Five-year plans are the trendy things that blogs tell young professionals to make while plotting out their futures. Yet, they can also land a crushing blow to your soul before you even get a chance to enter the labour market. That deflated feeling you get when you look at your schedule and realize almost every hour of every day is mapped out for the next week? Five-year plans are the life-sized version of that.
The whole point of a five-year plan is to help you define and achieve your goals—be they personal or professional—but there’s still something sinister about them. It has to do with seeing everything you’re supposed to accomplish in the foreseeable future (the ideal path your life would follow in a perfect world) laid out in front of you. It also has to do with sealing and accepting your fate from the get-go, without ever giving spontaneity a chance.
Confusion, confusion, confusion
In theory, five-year plans should be most useful to young people; they’re the ones who are supposed to be the most ambitious with the most ground to gain. However, it could be argued that they do more harm than good. Few young people coming out of high school or even post-secondary education have a concrete idea of what they truly want their future to look like. And the ideas they do have are subject to change, whether they want to admit it or not. Creating a plan in such a precarious stage of life is a surefire way to end up confused and stuck to a path that may not be right for you.
For context, let’s give a real-life example. Ellie is approaching her mid-twenties and is currently in university part-time. She had previously been full-time but switched three years ago because, in her words, life got in the way. “While planning is important, you can never plan for life to happen,” says Ellie.
Ellie had a five-year plan when she graduated high school. According to that plan, she should have earned her degree, entered teacher’s college, and started supply teaching in a high school by now. Instead, she’s still in school and is working five part-time jobs.

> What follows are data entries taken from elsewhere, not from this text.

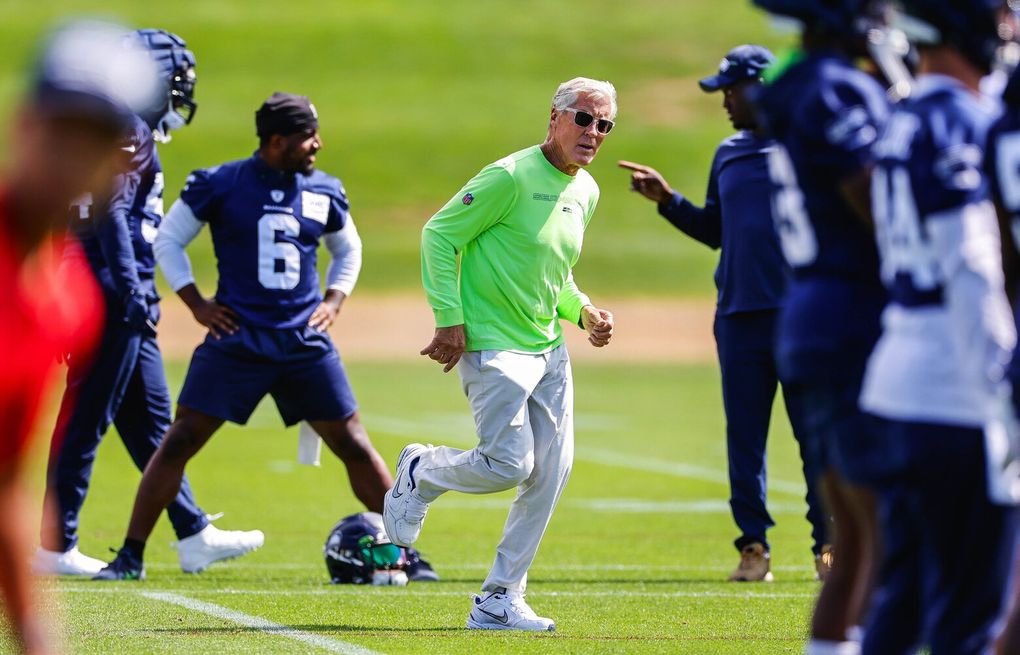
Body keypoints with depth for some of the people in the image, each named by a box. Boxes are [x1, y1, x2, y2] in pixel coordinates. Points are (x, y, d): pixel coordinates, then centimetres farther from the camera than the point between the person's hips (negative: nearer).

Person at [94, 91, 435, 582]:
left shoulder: (323, 193, 6)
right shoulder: (219, 185, -4)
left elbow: (348, 250, 25)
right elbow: (168, 241, 7)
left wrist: (333, 300, 10)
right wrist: (197, 304, -1)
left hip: (305, 343, 3)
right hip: (237, 337, -2)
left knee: (354, 445, 2)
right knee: (180, 441, -5)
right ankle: (131, 555, 2)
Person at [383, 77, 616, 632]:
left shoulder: (586, 191, 11)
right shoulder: (511, 178, -15)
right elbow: (439, 234, -13)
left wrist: (582, 312, 7)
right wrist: (449, 319, -18)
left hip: (549, 349, 8)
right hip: (492, 344, -8)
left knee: (552, 470, 2)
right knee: (509, 464, -14)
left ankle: (499, 601, 11)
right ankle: (420, 473, 18)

While some may contest that your five-year plan can change and grow with you, simply having that plan in mind can keep you in a specific mindset for too long. Ellie slowly realized that the goals outlined in her plan were not what she actually wanted to do, but not before wasting a lot of time pursuing them. “No one had this plan other than me,” she laments. “I was putting this stress on myself to achieve things I should have known I didn’t want anymore.”
No idea what’s happening? No problem.
Young people should be allowed to be young. They shouldn’t feel the need to funnel themselves into a specific field with specific goals right off the bat. They shouldn’t be living the formative years of their adult lives on a set, self-imposed schedule that spells out the remainder of their youth. Make a handful of five-year plans and you’ll have your life planned out until retirement, and that’s really the last thing you want when your whole life is ahead of you.

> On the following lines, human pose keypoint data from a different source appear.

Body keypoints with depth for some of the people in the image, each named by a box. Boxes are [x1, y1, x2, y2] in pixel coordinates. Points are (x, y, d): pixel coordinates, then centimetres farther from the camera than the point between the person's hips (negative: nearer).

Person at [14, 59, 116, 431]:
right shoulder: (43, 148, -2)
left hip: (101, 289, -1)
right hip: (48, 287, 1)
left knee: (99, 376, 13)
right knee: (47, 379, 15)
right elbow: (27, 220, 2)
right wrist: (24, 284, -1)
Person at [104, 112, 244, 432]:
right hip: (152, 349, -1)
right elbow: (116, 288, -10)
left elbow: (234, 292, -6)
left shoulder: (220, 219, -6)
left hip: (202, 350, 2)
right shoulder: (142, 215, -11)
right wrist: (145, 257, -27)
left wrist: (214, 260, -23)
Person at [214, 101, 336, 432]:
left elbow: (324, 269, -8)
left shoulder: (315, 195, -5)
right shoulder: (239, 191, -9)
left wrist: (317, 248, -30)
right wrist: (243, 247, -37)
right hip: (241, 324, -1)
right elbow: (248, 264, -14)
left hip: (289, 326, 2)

People stumble into their careers all the time, simply by exploring what they like or by pursuing the various opportunities that come their way. That’s what Ellie did in the end. “Five-year plans are pretty limiting,” she says. “They close you off to opportunities that you are unaware of, and in my opinion, you should never close yourself off. Just be ready for whatever comes at you.”

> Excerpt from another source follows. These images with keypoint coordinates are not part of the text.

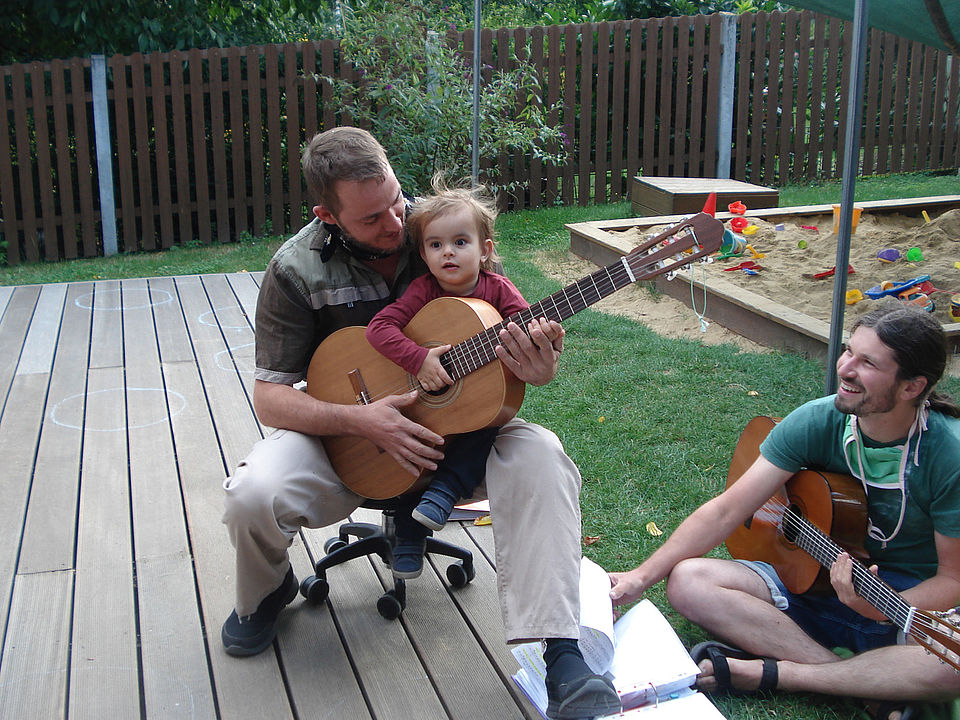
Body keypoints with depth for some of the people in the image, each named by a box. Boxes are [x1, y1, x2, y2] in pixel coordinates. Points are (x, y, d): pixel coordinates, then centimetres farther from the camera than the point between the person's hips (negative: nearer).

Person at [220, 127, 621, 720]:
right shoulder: (297, 270, -12)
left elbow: (506, 333, -1)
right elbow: (270, 397, -11)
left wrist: (539, 368, -27)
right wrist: (359, 419, -29)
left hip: (451, 423, 1)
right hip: (345, 436, -1)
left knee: (540, 458, -28)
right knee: (252, 497, -28)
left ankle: (563, 658, -27)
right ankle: (267, 593, 11)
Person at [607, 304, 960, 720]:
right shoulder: (817, 421, -11)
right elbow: (727, 510, -10)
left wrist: (882, 611, -32)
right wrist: (642, 576, -17)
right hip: (815, 575, 3)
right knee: (687, 580, -19)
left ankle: (764, 673, -24)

When planning for the future, Ellie believes having a flexible, less exclusive goal is better because it “allows room for you to change and grow rather than locking you into a fake thing in your mind.”
For some, five-year plans will certainly provide a welcome sense of direction and purpose. Maybe they’re supposed to be a way of reigning in the chaos or finding some order where there usually isn’t any. If you’re one of those people, that’s great! But if you don’t know exactly what you want to do, don’t feel like you need to set out a five-year plan right now. Direction isn’t a bad thing, but a long-term plan meticulously explaining how you should be living your life isn’t always the way to find it.
Sure, you can have an idea of what you want to do, but you don’t have to write it out in painful detail. That can just end up looming over you, stressing you out, and keeping you on a set path with blinders on. Allow opportunities to present themselves. Look for them, even. You’ll get to where you’re supposed to be going.
Blythe Hunter is a volunteer with The Career Foundation.